Alors, régalez-vous bien 🙂

Entrée de chapitre 1

Voici un des 6 montages d’entrée de chapitre, ceux qui m’ont donné tant de fil à retordre parce que je cherchais une chouette association de couleurs entre les différentes prises de vue (j’avais au départ une photothèque de plusieurs centaines de photos, la sélection a été rude ;))… Ici, l’entrée de chapitre « Autour d’un verre » (Recettes d’antipasti, tapas et mezze…)

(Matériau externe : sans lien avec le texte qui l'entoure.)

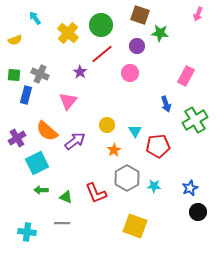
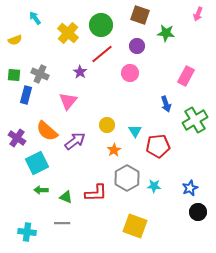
green star: moved 6 px right
purple cross: rotated 24 degrees counterclockwise
red L-shape: rotated 70 degrees counterclockwise
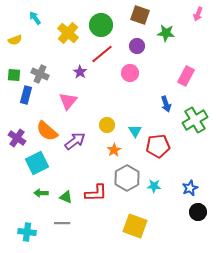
green arrow: moved 3 px down
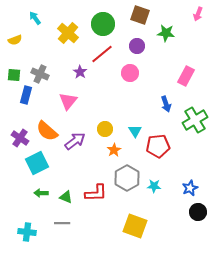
green circle: moved 2 px right, 1 px up
yellow circle: moved 2 px left, 4 px down
purple cross: moved 3 px right
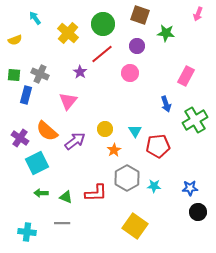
blue star: rotated 21 degrees clockwise
yellow square: rotated 15 degrees clockwise
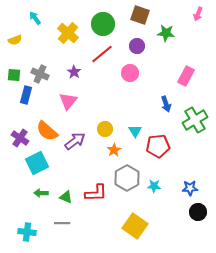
purple star: moved 6 px left
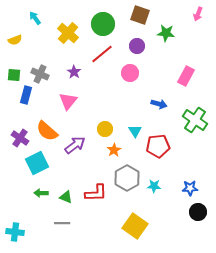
blue arrow: moved 7 px left; rotated 56 degrees counterclockwise
green cross: rotated 25 degrees counterclockwise
purple arrow: moved 4 px down
cyan cross: moved 12 px left
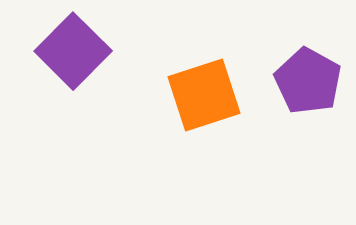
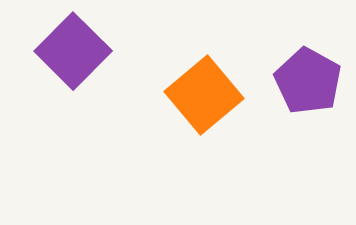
orange square: rotated 22 degrees counterclockwise
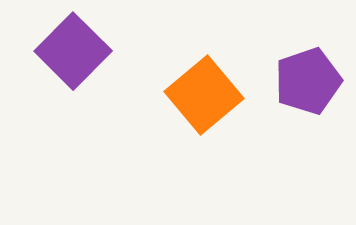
purple pentagon: rotated 24 degrees clockwise
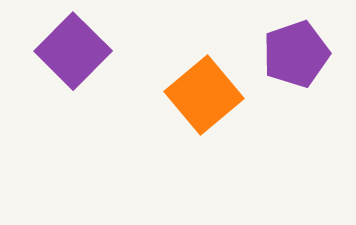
purple pentagon: moved 12 px left, 27 px up
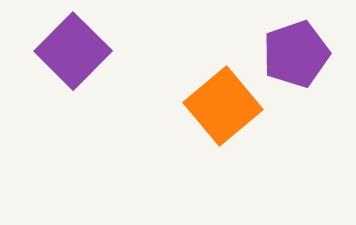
orange square: moved 19 px right, 11 px down
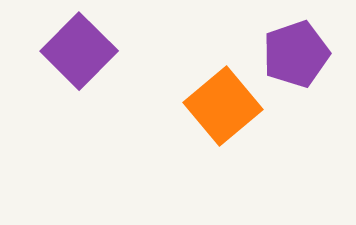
purple square: moved 6 px right
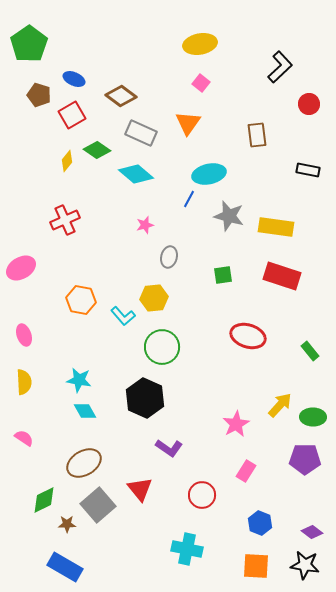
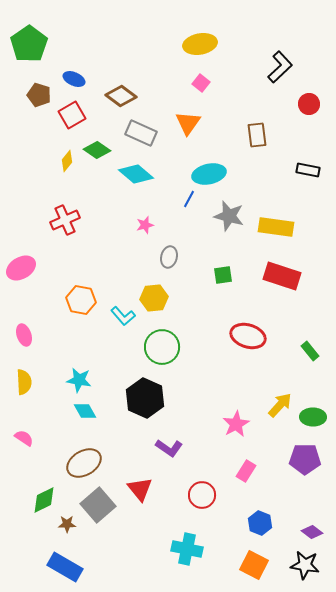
orange square at (256, 566): moved 2 px left, 1 px up; rotated 24 degrees clockwise
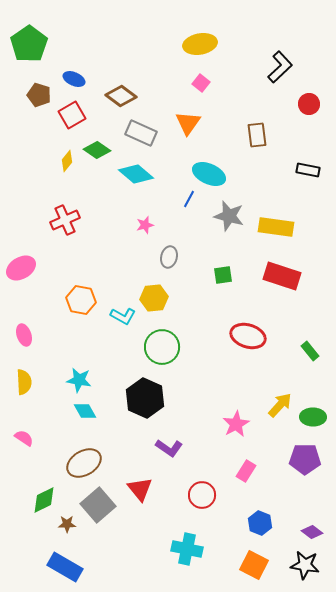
cyan ellipse at (209, 174): rotated 36 degrees clockwise
cyan L-shape at (123, 316): rotated 20 degrees counterclockwise
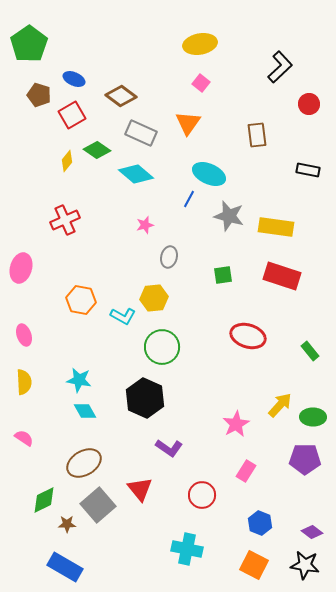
pink ellipse at (21, 268): rotated 44 degrees counterclockwise
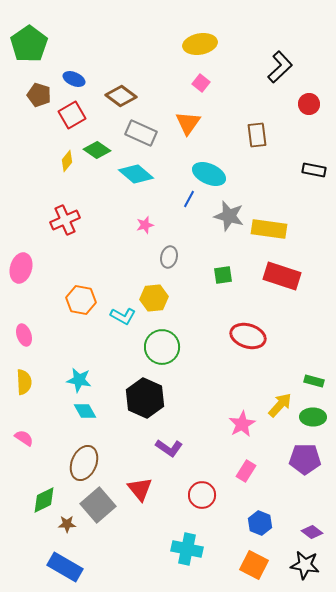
black rectangle at (308, 170): moved 6 px right
yellow rectangle at (276, 227): moved 7 px left, 2 px down
green rectangle at (310, 351): moved 4 px right, 30 px down; rotated 36 degrees counterclockwise
pink star at (236, 424): moved 6 px right
brown ellipse at (84, 463): rotated 36 degrees counterclockwise
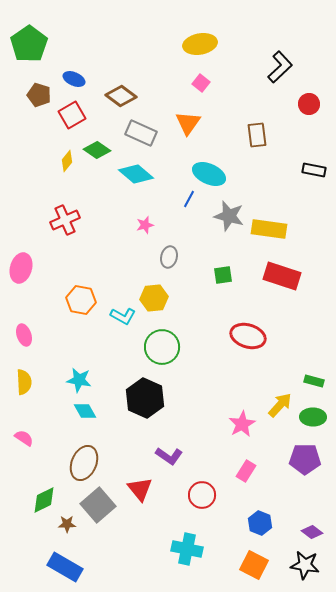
purple L-shape at (169, 448): moved 8 px down
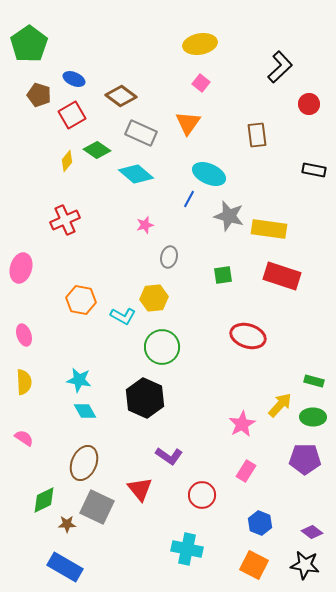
gray square at (98, 505): moved 1 px left, 2 px down; rotated 24 degrees counterclockwise
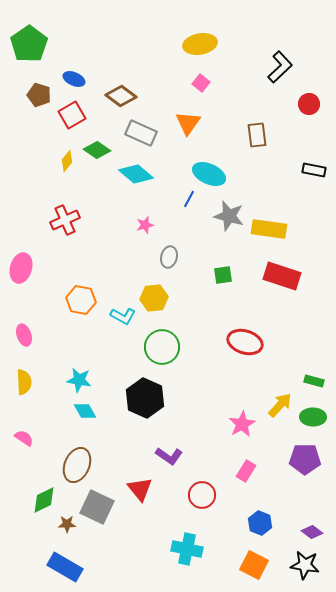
red ellipse at (248, 336): moved 3 px left, 6 px down
brown ellipse at (84, 463): moved 7 px left, 2 px down
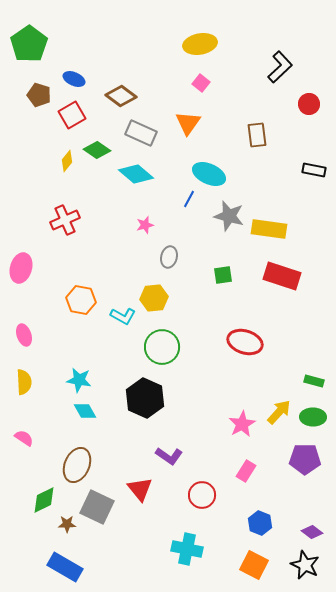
yellow arrow at (280, 405): moved 1 px left, 7 px down
black star at (305, 565): rotated 16 degrees clockwise
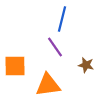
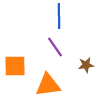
blue line: moved 3 px left, 3 px up; rotated 15 degrees counterclockwise
brown star: rotated 21 degrees counterclockwise
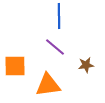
purple line: rotated 15 degrees counterclockwise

… et là l’entrée de chapitre « Produits de la mer », photos principalement prises dans les paradisiaques îles de Lérins, au large de Cannes, et plus spécialement sur l’ïle St Honorat, un petit bijou à explorer absolument tant c’est un havre de paix et de beauté… (Ceci était la minute touristique ^^)

Extrait du 1er chapitre (Autour d’un verre) : Ici les polpettine de thon aux herbes et aux olives noires…

 

… et ici la farinata de pois chiches au romarin et tomates séchées.

 

2ème chapitre (Trésors du potager) avec une grande découverte pour moi, la fava, une recette crétoise qui m’a totalement séduite…

 

Et là les tomatoketfedes, des croquettes végétaliennes de tomates fraîches aux herbes, un régal absolu , et tellement facile à préparer !

 

Chapitre 3 ( Les céréales du régime méditerranéen), avec ici une soupe grecque avgolemono à l’orge et au poulet. C’est crémeux à souhait, parfumé, un soupçon acidulée, houlala, il faut vite que j’en refasse…

 

… et là un gratin de petit épeautre à la viande et aux épinards (la plupart des autres recettes de ce chapitre sont végétariennes).

 

4ème chapitre (Délices de la ferme) avec des recettes saines et équilibrées à base de viande, d’oeufs et de fromages. Ici, des souvlakia grecques…

 

… et là de l’agneau de Sisteron à la boulangère (lever à 5H30 du matin pour capter en juillet cette belle lumière dans les arbres du jardin ;)).

 

5ème chapitre avec les produits de la mer… Ici, du loup grillé aux herbes, sauce ladholemono…

 

… et là une simple salade de pois chiches aux calmars, qui a fait mon bonheur le temps d’un déjeuner à 11H30 du mat’ (j’avais trop faim ;))

 

Chapitre 6, quelques douceurs : Ici, un Ciambellone (gâteau italien) à l’huile d’olive et au citron, tellement léger et moelleux…

 

… et là une crostata à l’amande et aux poires, avec très très peu de sucre ajouté, et pourtant tellement de saveur !

 

Enfin, le 7ème chapitre (Les bases) pour apprendre par exemple comment préparer un aïoli ou une rouille du tonnerre !

 

Enfin, pour terminer, une photo prise dans les Alpilles, mais pas à dos d’âne dans un champ de lavandes, non, à 130km/h sur l’autoroute, à travers un pare-brise (promis, c’est pas moi qui conduisait !), en revenant de mon « séjour photo » dans le sud.  Je la trouve pourtant vraiment fascinante…

 

 

Les savoureuses recettes du régime méditerranéen

Cuisine facile pour protéger sa santé

 

Publié chez mon éditeur, Terre Vivante, dans la collection « Conseils d’experts »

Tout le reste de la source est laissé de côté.